Читать «Косарев» онлайн - страница 2

Николай Владимирович Трущенко

Он был комсомольским вожаком в период самого бурного расцвета нашего союза молодежи. Это о его сверстниках и о нем самом слагали легенды и песни героических лет революции, гражданской войны и первых довоенных пятилеток. Прекрасное было время. Трудное время. Тяжелое время.

У меня с Косаревым было знакомство чисто визуальное, да еще по газетам. В мае 1938 года он приезжал в мой родной город — Горький. Местная молодежная печать сообщала: секретарь ЦК ВЛКСМ выступил на комсомольском пленуме в связи с арестом первого секретаря обкома ВЛКСМ Бориса Флаксмана — «врага народа». Через месяц я увидел самого Косарева. Он снова приехал в Горький, а потом и в Дзержинск на встречу с избирателями как кандидат в депутаты Верховного Совета РСФСР. Мы стояли в гуще двадцатитысячной толпы и держали в руках портреты, наклеенные на фанерные щиты; огромные и многочисленные, в рамках из живых цветов — с изображением Сталина, поменьше — Молотова, Кагановича, совсем маленькие и редкие — Косарева.

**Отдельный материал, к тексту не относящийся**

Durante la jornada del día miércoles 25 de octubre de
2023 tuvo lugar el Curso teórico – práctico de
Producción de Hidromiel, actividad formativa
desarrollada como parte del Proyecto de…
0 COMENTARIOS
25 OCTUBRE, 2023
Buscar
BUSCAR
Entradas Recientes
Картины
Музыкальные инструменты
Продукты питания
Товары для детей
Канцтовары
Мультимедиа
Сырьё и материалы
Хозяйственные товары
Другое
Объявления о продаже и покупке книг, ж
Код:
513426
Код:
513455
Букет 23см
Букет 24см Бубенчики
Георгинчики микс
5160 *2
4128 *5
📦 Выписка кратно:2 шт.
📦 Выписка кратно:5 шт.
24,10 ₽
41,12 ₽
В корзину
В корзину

На портрете Косарев выглядел солиднее. Мы ожидали увидеть этакого спортсмена-гиганта, а на трибуне стоял невысокого роста, очень подвижный молодой человек в синем шевиотовом костюме с орденом Ленина на широченном лацкане пиджака. Голос у него был звонкий, и до нас отчетливо долетали отдельные фразы его выступления:

— Я старался быть прилежным учеником великого Сталина, честным большевиком и гражданином нашей Родины. Я обещаю вам не щадить ни сил, ни жизни во имя ее, партии, всепобеждающего советского народа.

Одноклассники настойчиво тянули меня ближе к трибуне, чтобы разглядеть оратора лучше, но наткнулись на первую шеренгу людей в форме сотрудников НКВД и сразу успокоились.

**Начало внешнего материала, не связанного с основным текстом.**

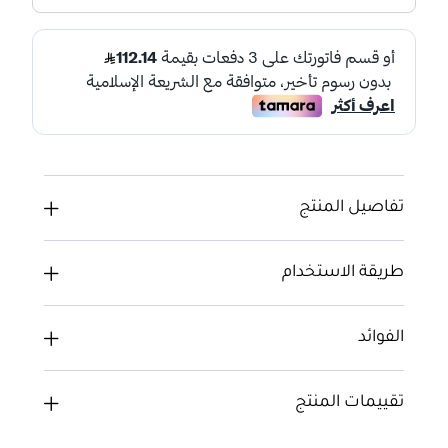
تفاصيل المنتج
طريقة الاستخدام
الفوائد
تقييمات المنتج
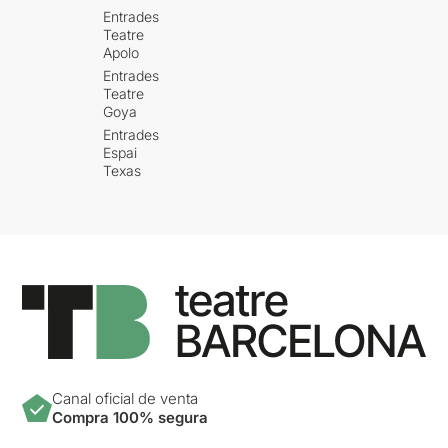
Entrades
Teatre
Apolo
Entrades
Teatre
Goya
Entrades
Espai
Texas
Canal oficial de venta
Compra 100% segura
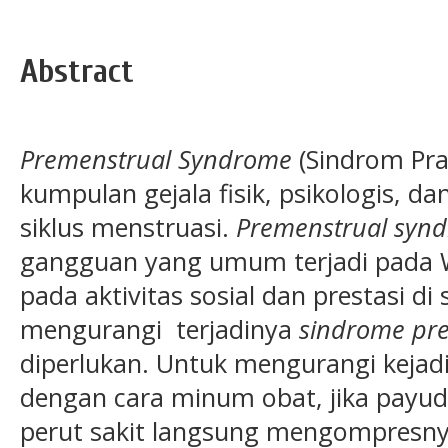
Abstract
Premenstrual Syndrome
(Sindrom Pra
kumpulan gejala fisik, psikologis, d
siklus menstruasi.
Premenstrual syn
gangguan yang umum terjadi pada
pada aktivitas sosial dan prestasi di
mengurangi terjadinya
sindrome pr
diperlukan. Untuk mengurangi kejad
dengan cara minum obat, jika payuda
perut sakit langsung mengompresny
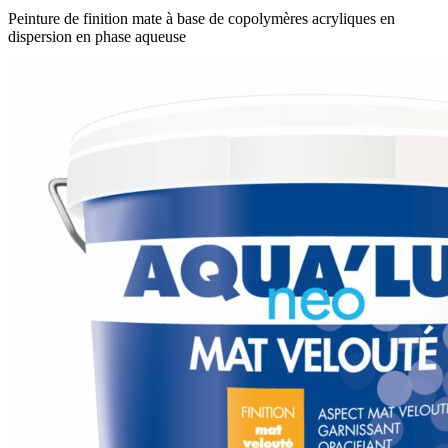
Peinture de finition mate à base de copolymères acryliques en
dispersion en phase aqueuse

— Слушали товарища Косарева? — спрашивала нас на уроке Ольга Родионовна. — Сильная речь. Настоящая, пламенная.

В ноябре 1938 года мы снова штудировали «Комсомольскую правду». Но теперь уже по совсем неожиданному поводу: Косарева сняли с работы, а потом и объявили «врагом народа». Какое-то время его имя дружно чернили газеты — центральные и местные, — потом оно, казалось, ушло в небытие, все равно что кануло в Лету.

Но это только казалось. В действительности память о Косареве продолжали хранить многие люди — партийные и комсомольские работники. Один из них напомнил мне о Косареве в самые суровые дни войны, в феврале 1942-го… Будучи раненными, мы «валялись» близ передовой в каком-то сарае медсанбата. В длинную и бессонную от страданий ночь я разговорился с бодрствующим соседом — пропагандистом нашего 346-го горнострелкового полка — политруком Хананяном. Я служил в том полку заместителем политрука роты (по-нынешнему комсоргом), и Хананян по-партийному опекал меня, помогая в становлении армейского комсомольского работника. В ту ночь он сказал, наклонясь в мою сторону:

— Замполит, я до войны тоже комсомольским работником был, с Сашей Косаревым часто встречался. Бесценный был человек. В Цекамоле он не работал, а горел! Сам горел и других зажигал. А к нерадивым был строг — не дай бог… Комса его боготворила.